An ideal gas is taken through a cyclic thermodynamic process through four steps. The amounts of heat involved in these steps are `Q_1=5960J`, `Q_2=-5585J`, `Q_3=-2980J` and `Q_4=3645J` respectively. The corresponding quantities of work involved are `W_1=2200J`, `W_2=-825J`, `W_3=-1100J` and `W_4` respectively.
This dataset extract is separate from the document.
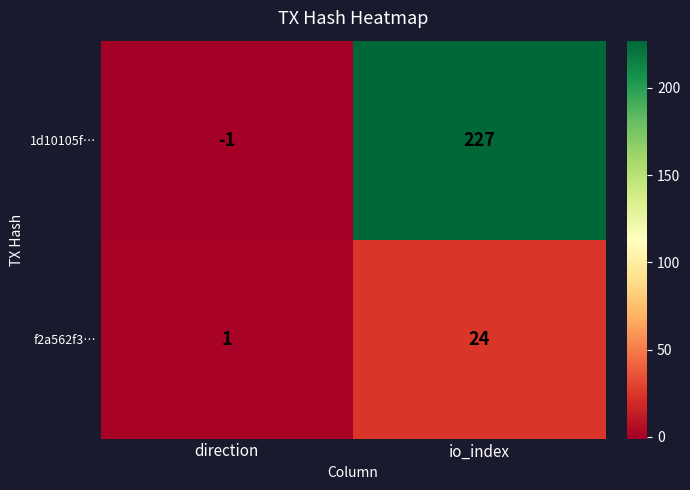

At io_index, list the series in order from largest to smallest.

1d10105f…, f2a562f3…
(a) Find the value of `W_4`.
(b) What is the efficiency of the cycle?

To solve the problem step-by-step, we will follow the principles of thermodynamics, specifically applying the first law of thermodynamics to a cyclic process. ### Step-by-Step Solution: **Step 1: Understand the First Law of Thermodynamics** The first law of thermodynamics states that: \[ \Delta Q = \Delta U + \Delta W \] For a cyclic process, the change in internal energy (\(\Delta U\)) is zero, hence: \[ Q_{\text{net}} = W_{\text{net}} \] **Step 2: Calculate the Net Heat Transfer** The net heat transfer (\(Q_{\text{net}}\)) for the cycle can be calculated by summing the heat transfers for each step: \[ Q_{\text{net}} = Q_1 + Q_2 + Q_3 + Q_4 \] Substituting the given values: \[ Q_{\text{net}} = 5960\,J - 5585\,J - 2980\,J + 3645\,J \] Calculating this gives: \[ Q_{\text{net}} = 5960 - 5585 - 2980 + 3645 = 1040\,J \] **Step 3: Calculate the Net Work Done** Similarly, the net work done (\(W_{\text{net}}\)) can be expressed as: \[ W_{\text{net}} = W_1 + W_2 + W_3 + W_4 \] Substituting the known values: \[ W_{\text{net}} = 2200\,J - 825\,J - 1100\,J + W_4 \] This simplifies to: \[ W_{\text{net}} = 2200 - 825 - 1100 + W_4 = 275 + W_4 \] **Step 4: Set Up the Equation** From the first law, we know: \[ Q_{\text{net}} = W_{\text{net}} \] Substituting the expressions from Steps 2 and 3: \[ 1040\,J = 275\,J + W_4 \] **Step 5: Solve for \(W_4\)** Rearranging the equation to find \(W_4\): \[ W_4 = 1040\,J - 275\,J = 765\,J \] **Step 6: Calculate the Efficiency of the Cycle** The efficiency (\(\eta\)) of the cycle is given by: \[ \eta = \frac{W_{\text{net}}}{Q_{\text{absorbed}}} \times 100 \] Where \(Q_{\text{absorbed}}\) is the sum of the heat absorbed during the process: \[ Q_{\text{absorbed}} = Q_1 + Q_4 = 5960\,J + 3645\,J = 9605\,J \] Now substituting the values: \[ \eta = \frac{1040\,J}{9605\,J} \times 100 \] Calculating this gives: \[ \eta \approx 10.82\% \] ### Final Answers: (a) The value of \(W_4\) is \(765\,J\). (b) The efficiency of the cycle is approximately \(10.82\%\).